The One who Rose Early for the Father

These are not the first occurrences of the phrase “early in the morning” in Mark’s gospel. Way back in the first chapter of his gospel, Mark writes the following of Jesus:

“And rising very early in the morning, while it was still dark, he departed and went out to a desolate place, and there he prayed” (Mark 1:35).

In the Greek, we have lian proi (like we saw with the ladies heading to the tomb), but we also have the added ennuchos, meaning “while it was still night.”

Again, it may seem like splitting hairs, but words create worlds. Underneath that rising-early-before-the-dark-Jesus, we sense the passion, the urgency, the priority of being with the Father.

Long before Jesus rose from the tomb, he was raising early to be with the Father. Love for the Father, hunger for his nearness, and readiness to obey him were the organizing passions of Jesus’s life. What got him out of bed every morning was the existing, eternal smile of the Father and his desire to live ever-pleasing the Father while walking the earth.
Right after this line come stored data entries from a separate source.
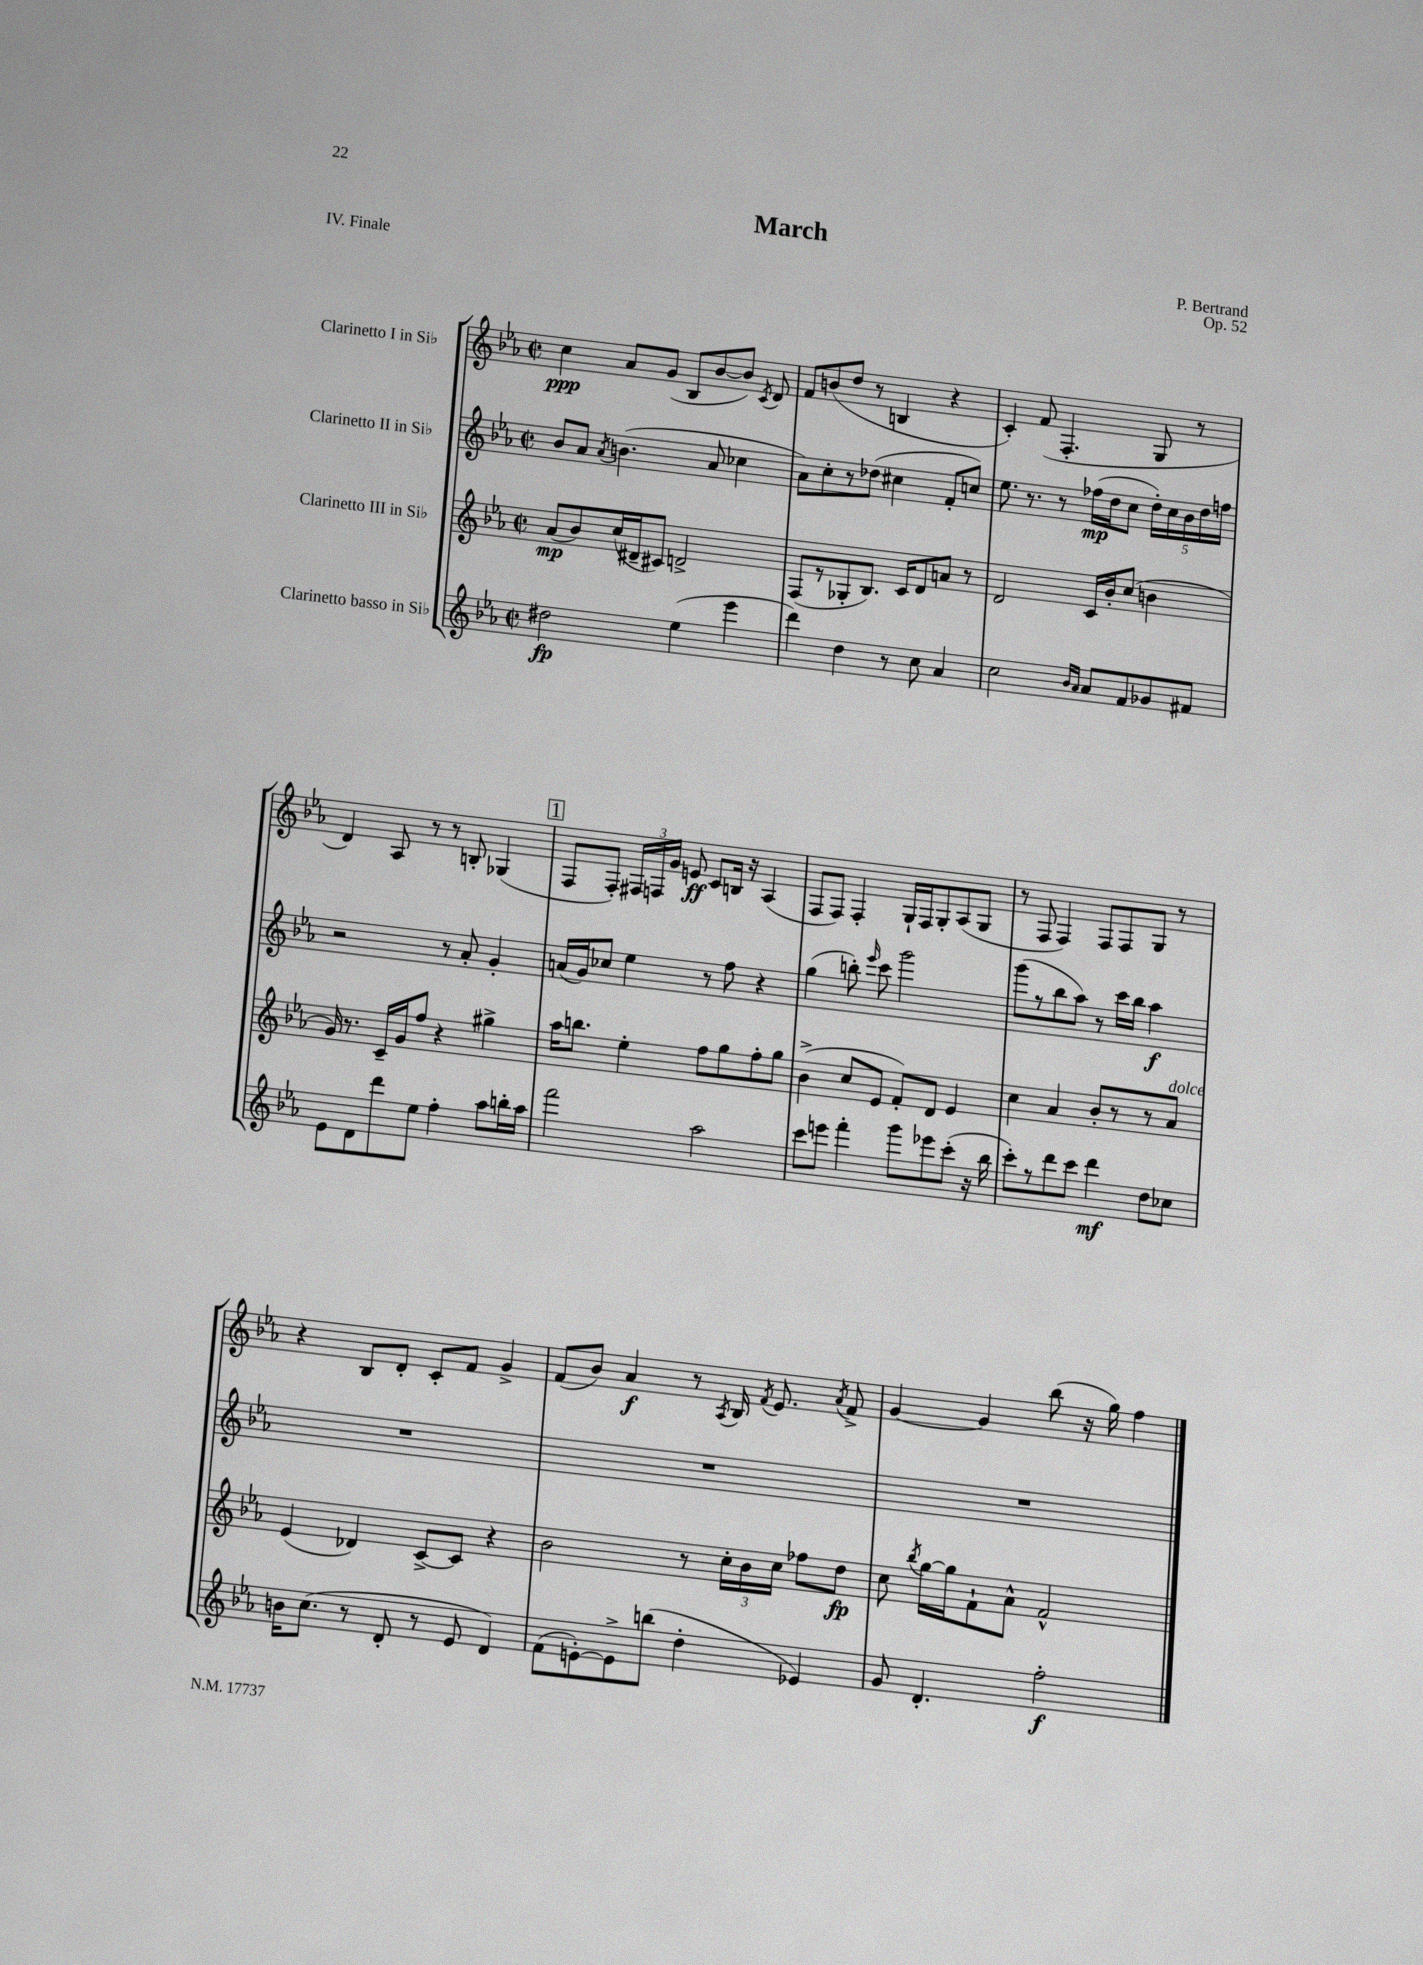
\header { title = "March" composer = "P. Bertrand" opus = "Op. 52" piece = "IV. Finale" }
<<
\new StaffGroup <<
\new Staff = "s0" \with { instrumentName = "Clarinetto I in Sib" } {
    \clef treble \key ees \major \defaultTimeSignature \time 2/2
    \autoBeamOff c''4\ppp aes'8[ g'8]( bes8[ bes'8~ bes'8]) \acciaccatura { c'8 } d'8 |
    f'8[ b'8( d''8] r8 b4 r4 |
    c'4-.) f'8( f4.-. g8 r8 |
    d'4) aes8 r8 r8 b8-. ges4( |
    \mark \markup { \box "1" } f8[ f8]-.) \tuplet 3/2 { fis16[ f16 g'16] } e'8\ff c'8[ b16] r16 aes4( |
    f8[ f8]) f4-. g16[-! f16 g8-. aes8( g8] |
    r8 f8 f4) f8[ f8 g8] r8 |
    r4 bes8[ d'8]-. c'8[-. f'8] g'4-> |
    f'8[( bes'8]) aes'4\f r8 \acciaccatura { aes8 } bes16 \acciaccatura { f'8 } ees'8. \acciaccatura { aes'8 } f'8-> |
    g'4~ g'4 bes''8( r16 g''16) f''4 \bar "|." |
}
\new Staff = "s1" \with { instrumentName = "Clarinetto II in Sib" } {
    \clef treble \key ees \major \defaultTimeSignature \time 2/2
    \autoBeamOff bes'8[ aes'8] \acciaccatura { aes'8 } b'4.( aes'8 ces''4 |
    aes'8[) c''8-. r8 des''8]( cis''4 f'8[-. c''8]) |
    ees''8. r8. r8 fes''16[\mp( d''16 c''8] \tuplet 5/4 { d''16[-.) c''16 bes'16 d''16 f''16] } |
    r2 r8 aes'8-. g'4-. |
    \mark \markup { \box "1" } a'16[( g'16) ces''8] ees''4 r8 f''8 r4 |
    g''4( b''8-.) \grace { ees'''16 } c'''8 g'''2 |
    g'''8[( r8 bes''8 aes''8]) r8 c'''16[ bes''16] aes''4\f |
    R1 |
    R1 |
    R1 \bar "|." |
}
\new Staff = "s2" \with { instrumentName = "Clarinetto III in Sib" } {
    \clef treble \key ees \major \defaultTimeSignature \time 2/2
    \autoBeamOff aes'8[\mp( bes'8) c''16( dis'16-- cis'8]) d'2-> |
    f8[( r8 ges8-. bes8.]) c'16[ d'8 a'8] r8 |
    d'2 c'16[ bes'16-. c''8]( b'4 |
    g'16) r8. c'16[-- g'16 f''8] r4 gis''4-> |
    \mark \markup { \box "1" } aes''16[ b''8.] ees''4-. f''8[ g''8 f''8-. g''8] |
    bes'4->( c''8[ ees'8] f'8[-.) d'8] ees'4 |
    c''4 aes'4 bes'8[-. r8 r8 aes'8]^\markup { \italic "dolce" } |
    ees'4( des'4) c'8[~-> c'8] r4 |
    bes'2 r8 \tuplet 3/2 { c''16[-. bes'16 c''16] } fes''8[ d''8]\fp |
    c''8 \acciaccatura { bes''8 } g''16[~ g''16 f'8-! aes'8]-^ f'2-^ \bar "|." |
}
\new Staff = "s3" \with { instrumentName = "Clarinetto basso in Sib" } {
    \clef treble \key ees \major \defaultTimeSignature \time 2/2
    \autoBeamOff dis''2\fp ees''4( ees'''4 |
    d'''4) d''4 r8 c''8 aes'4 |
    c''2 \grace { bes'16[ aes'16] } aes'8[ f'8 ges'8 fis'8] |
    ees'8[ d'8 d'''8 ees''8] f''4-. aes''8[ b''16-. aes''16] |
    \mark \markup { \box "1" } f'''2 aes''2 |
    c'''8[ e'''8] f'''4-. g'''8[ ees'''8 c'''8]-.( r16 bes''16 |
    c'''8[-.) r8 d'''8 c'''8] d'''4\mf d''8[ ces''8] |
    b'16[ c''8.]( r8 d'8-. r8 ees'8 d'4) |
    f'8[( e'8~-.) e'8-> b''8]( d''4-. ees'4) |
    g'8 d'4.-. f''2-.\f \bar "|." |
}
>>
>>
\layout { \context { \Score \remove "Bar_number_engraver" } }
Jesus never wavered in his morning motivation. I do. Jesus never missed a moment of being with the Father. I do. Yet, he rose from the dead that I might be empowered by the indwelling Spirit to rise with the desire to please the One already fully at pleasure with me through Christ. No matter how early I rise, there is one already waiting for me.

I was reminded of one of my favorite George Herbert’s poems, “Easter (II).”

“I got me flowers to straw thy way;
I got me boughs off many a tree:
But thou wast up by break of day,
And brought’st thy sweets along with thee.

The Sun arising in the East,
Through he give light, and th’ East perfume;
If they should offer to contest
With thy arising, they presume.

Can there be any day but this,
Though many suns to shine endeavor?
We count three hundred , but we miss:
there is but one, and that one ever.”

Herbert recognized that no matter how early arose on Easter morning to greet Jesus, Jesus was already risen and ready to greet him. The same is true of us daily.